Der Minfin -Beamte betonte, dass die Bestände des Fonds flüssig sein müssen und nicht plötzliche Wertänderungen unterliegen. Gleichzeitig deutete er an, dass die Investition in weniger liquiden und profitablere Vermögenswerte zu einer Option werden kann, sobald das Vermögen des Fonds 7 bis 10% des BIP erreicht hat.
Russland bleibt hinter den Nachbarn in Bezug auf Krypto -Reserven zurück
Die jüngsten Aussagen von Nabiullina zu dieser Angelegenheit, nachdem der amtierende Leiter der Finanztechnologienabteilung des CBR, Stanislav Korop, zuvor festgestellt hatte, dass die Zentralbank die Schaffung einer nationalen Kryptowährungsreserve nicht ernsthaft diskutiert hatte.

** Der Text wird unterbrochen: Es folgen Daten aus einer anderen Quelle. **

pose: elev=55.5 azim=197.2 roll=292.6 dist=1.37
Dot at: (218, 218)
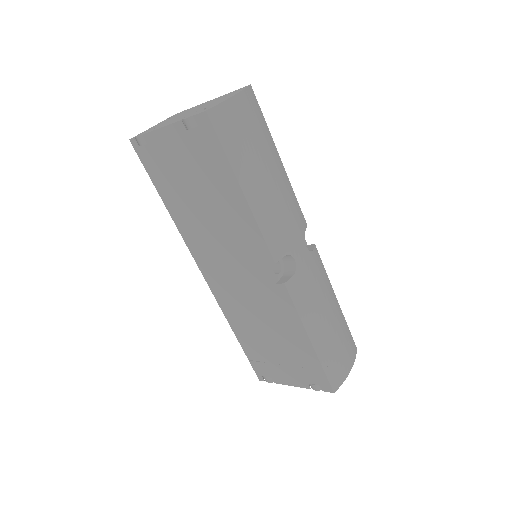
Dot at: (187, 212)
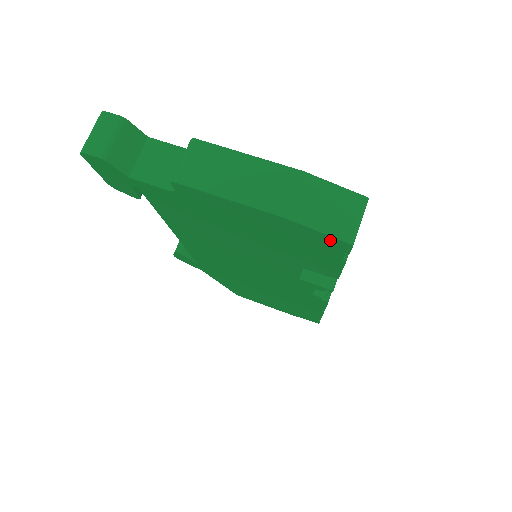
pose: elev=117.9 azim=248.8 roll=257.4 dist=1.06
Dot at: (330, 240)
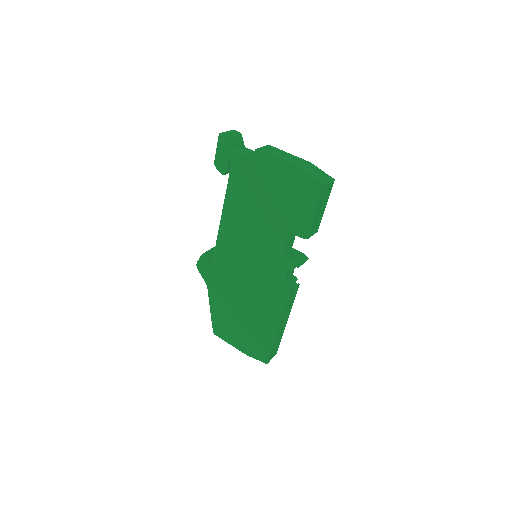
Dot at: (316, 184)
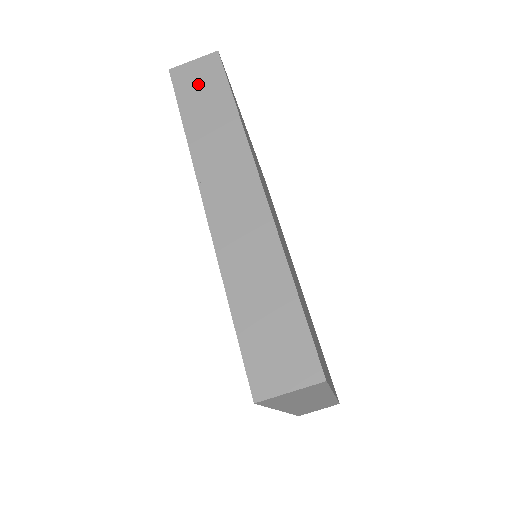
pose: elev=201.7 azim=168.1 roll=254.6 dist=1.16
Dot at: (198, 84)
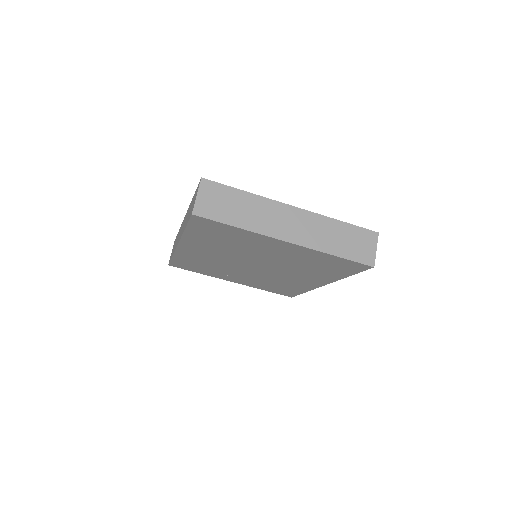
Dot at: occluded
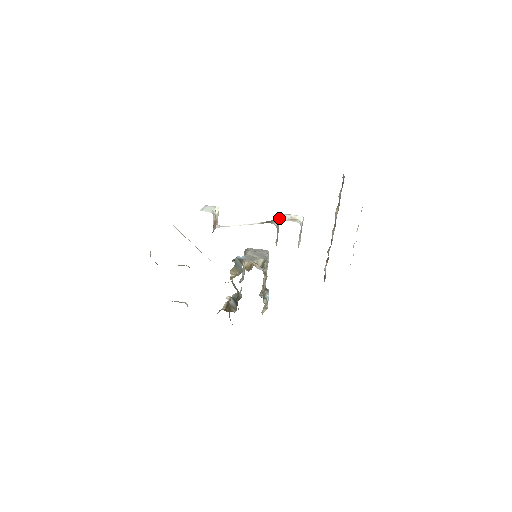
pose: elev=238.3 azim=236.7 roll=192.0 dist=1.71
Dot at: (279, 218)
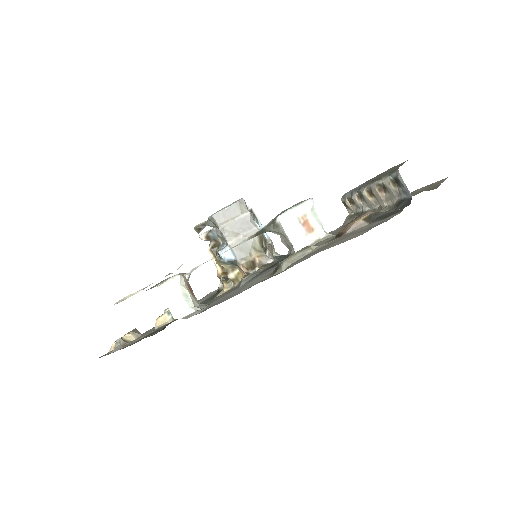
Dot at: (281, 232)
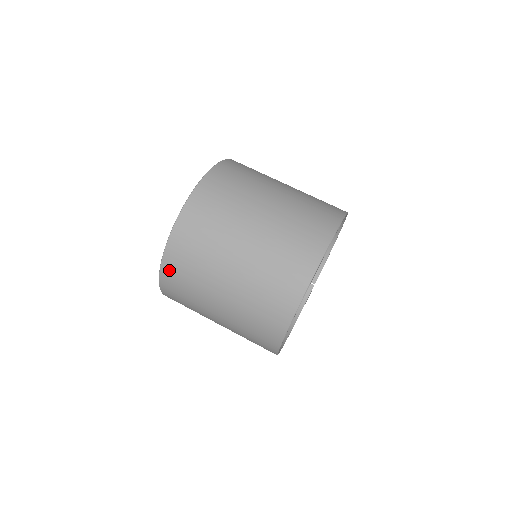
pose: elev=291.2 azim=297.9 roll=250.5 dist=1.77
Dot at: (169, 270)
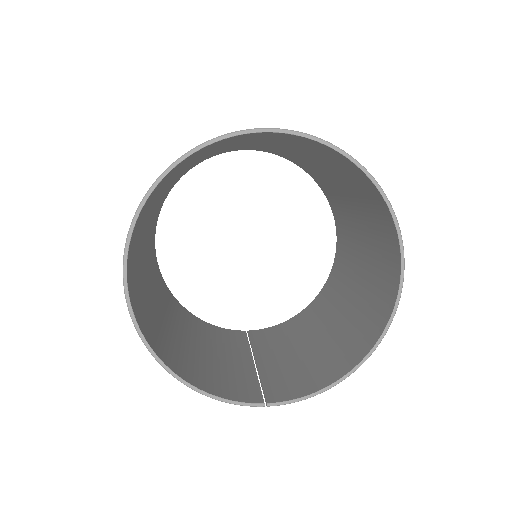
Dot at: occluded
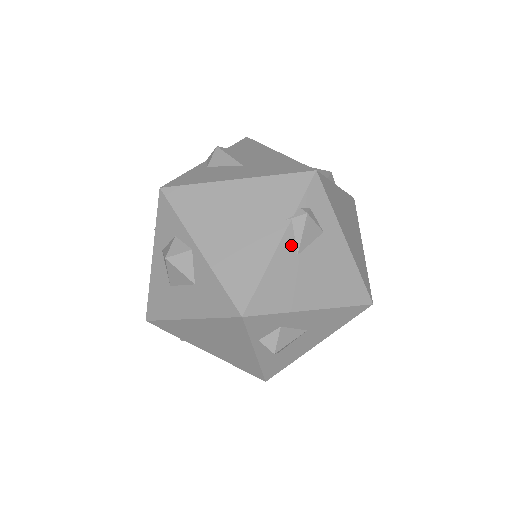
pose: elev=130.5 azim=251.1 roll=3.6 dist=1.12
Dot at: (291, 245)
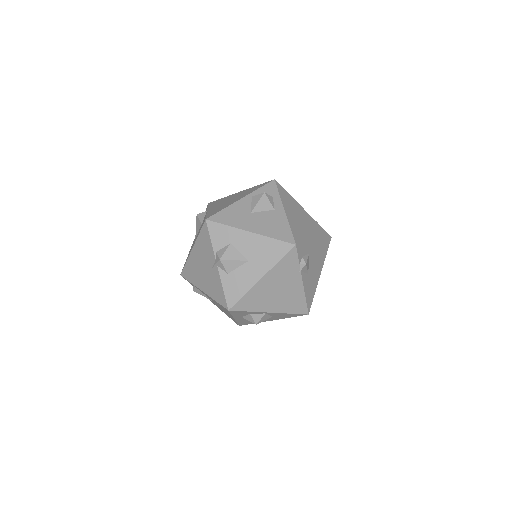
Dot at: (305, 276)
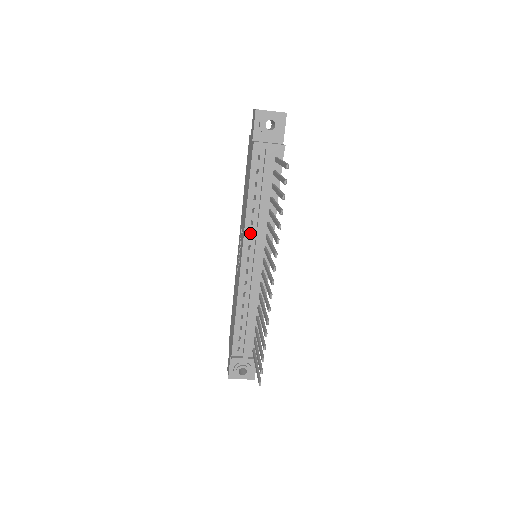
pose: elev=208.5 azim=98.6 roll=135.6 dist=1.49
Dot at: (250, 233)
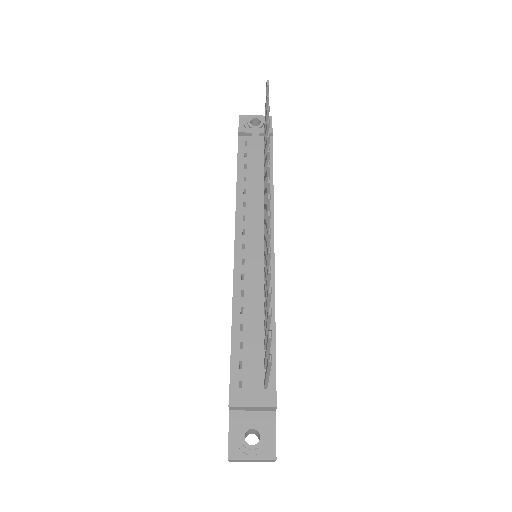
Dot at: occluded
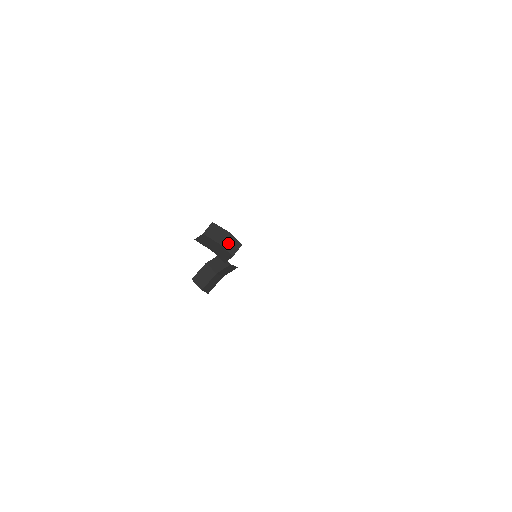
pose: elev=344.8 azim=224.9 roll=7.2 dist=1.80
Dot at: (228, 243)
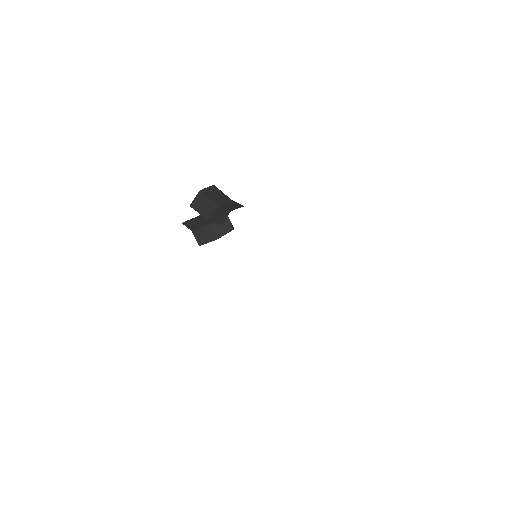
Dot at: (228, 205)
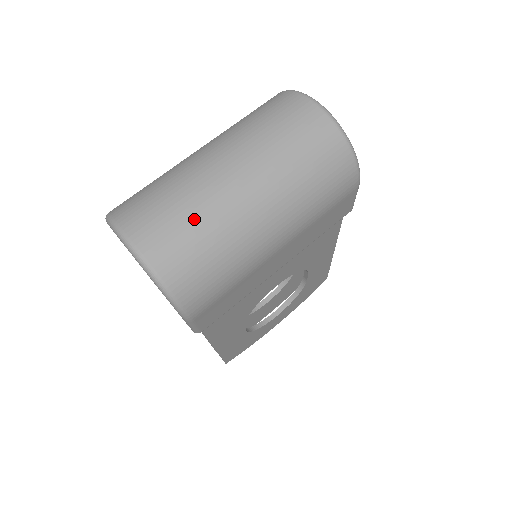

Das Problem liegt nicht auf der Tagesordnung, sagte Korop auf der Digital Industry of Industrial Russland Conference Anfang Juni, zitiert vom Business Daily Kommersant und der RIA Novosti -Nachrichtenagentur. Er betonte, dass Krypto -Vermögenswerte mit erheblichen Abschreibungsrisiken ausgestattet sind, und erklärte:
"Unsere Einstellung zu Kryptowährungen, insbesondere ihrer hohen Volatilität, ist bekannt."
Der Exekutive der russischen Zentralbank hob das Beispiel der Vereinigten Staaten in dieser Hinsicht hervor und sagte, dass die Tatsache, dass das Krypto -Reservat aus beschlagnahmtem Vermögen gebildet wurde, die Wahrnehmung dieses Instruments erheblich verändert.
„Dies unterscheidet sich bereits ein wenig von einer Reserve, die den Markt für dentracfür das Interesse des Publikums impliziert“, erläuterte Stanislav Korop.
Diedent eines Executive Orders zur Einrichtung eines strategischen Bitcoin -Reservats im vergangenen März löste eine wachsende Debatte auf der ganzen Welt darüber, ob digitale Münzen als Reserve -Vermögen verwendet werden sollten.
Eine Reihe von Nationen treffen bereits ähnliche Entscheidungen, einschließlich einiger der eigenen Nachbarn der Russischen Föderation im postsowjetischen Raum.
Im vergangenen Monat reichte eine Gruppe von Gesetzgebern in Kyiv eine Gesetzesvorlage ein , die darauf hinwies, dass die Ukraine Kryptowährungen in die Devisenreserven hinzufügen sollte. Später im Juni unterstützte einen Gesetzentwurf, der dem Parlament in Astana vorgelegt wurde und einen Vorschlag zur Schaffung einer staatlichen Krypto-Reserve enthielt.